Segment Open

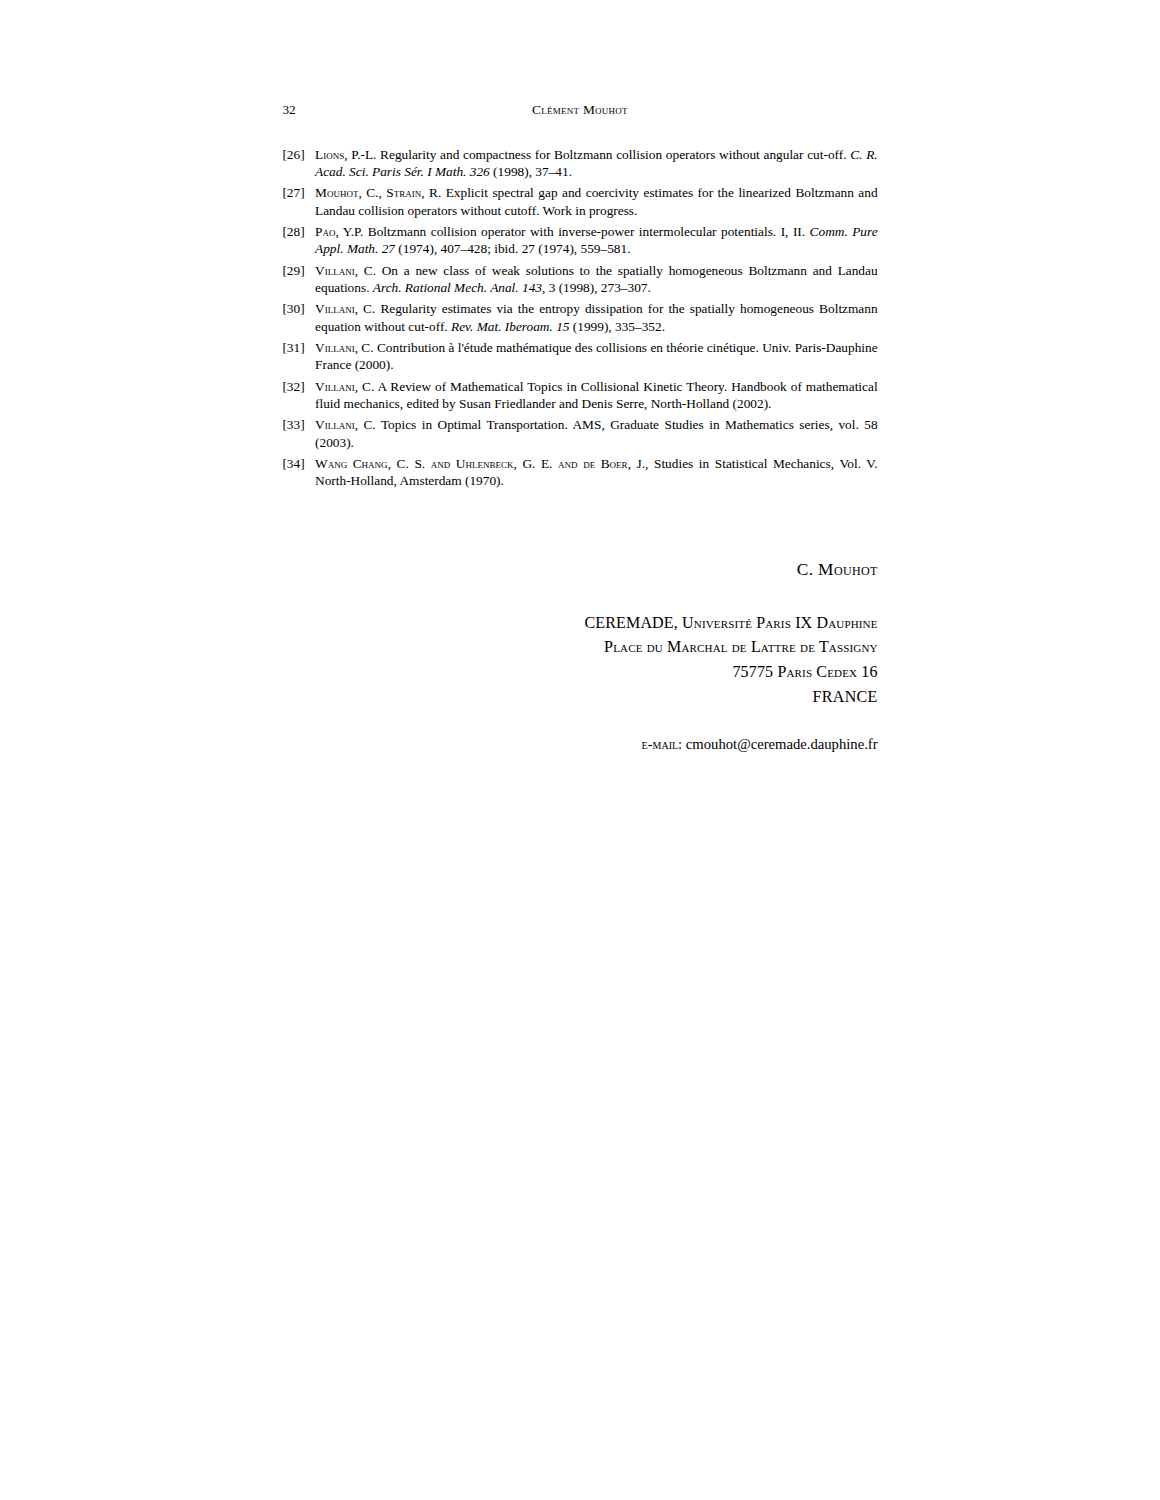32
Clément Mouhot
[26] Lions, P.-L. Regularity and compactness for Boltzmann collision operators without angular cut-off. C. R. Acad. Sci. Paris Sér. I Math. 326 (1998), 37–41.
[27] Mouhot, C., Strain, R. Explicit spectral gap and coercivity estimates for the linearized Boltzmann and Landau collision operators without cutoff. Work in progress.
[28] Pao, Y.P. Boltzmann collision operator with inverse-power intermolecular potentials. I, II. Comm. Pure Appl. Math. 27 (1974), 407–428; ibid. 27 (1974), 559–581.
[29] Villani, C. On a new class of weak solutions to the spatially homogeneous Boltzmann and Landau equations. Arch. Rational Mech. Anal. 143, 3 (1998), 273–307.
[30] Villani, C. Regularity estimates via the entropy dissipation for the spatially homogeneous Boltzmann equation without cut-off. Rev. Mat. Iberoam. 15 (1999), 335–352.
[31] Villani, C. Contribution à l'étude mathématique des collisions en théorie cinétique. Univ. Paris-Dauphine France (2000).
[32] Villani, C. A Review of Mathematical Topics in Collisional Kinetic Theory. Handbook of mathematical fluid mechanics, edited by Susan Friedlander and Denis Serre, North-Holland (2002).
[33] Villani, C. Topics in Optimal Transportation. AMS, Graduate Studies in Mathematics series, vol. 58 (2003).
[34] Wang Chang, C. S. and Uhlenbeck, G. E. and de Boer, J., Studies in Statistical Mechanics, Vol. V. North-Holland, Amsterdam (1970).
C. Mouhot
CEREMADE, Université Paris IX Dauphine
Place du Marchal de Lattre de Tassigny
75775 Paris Cedex 16
FRANCE
e-mail: cmouhot@ceremade.dauphine.fr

Segment Closed

- **TASK DETAILS**: Count each line above where the word "Holland" appears, and answer with nothing except that count.

- **REPLY**: 2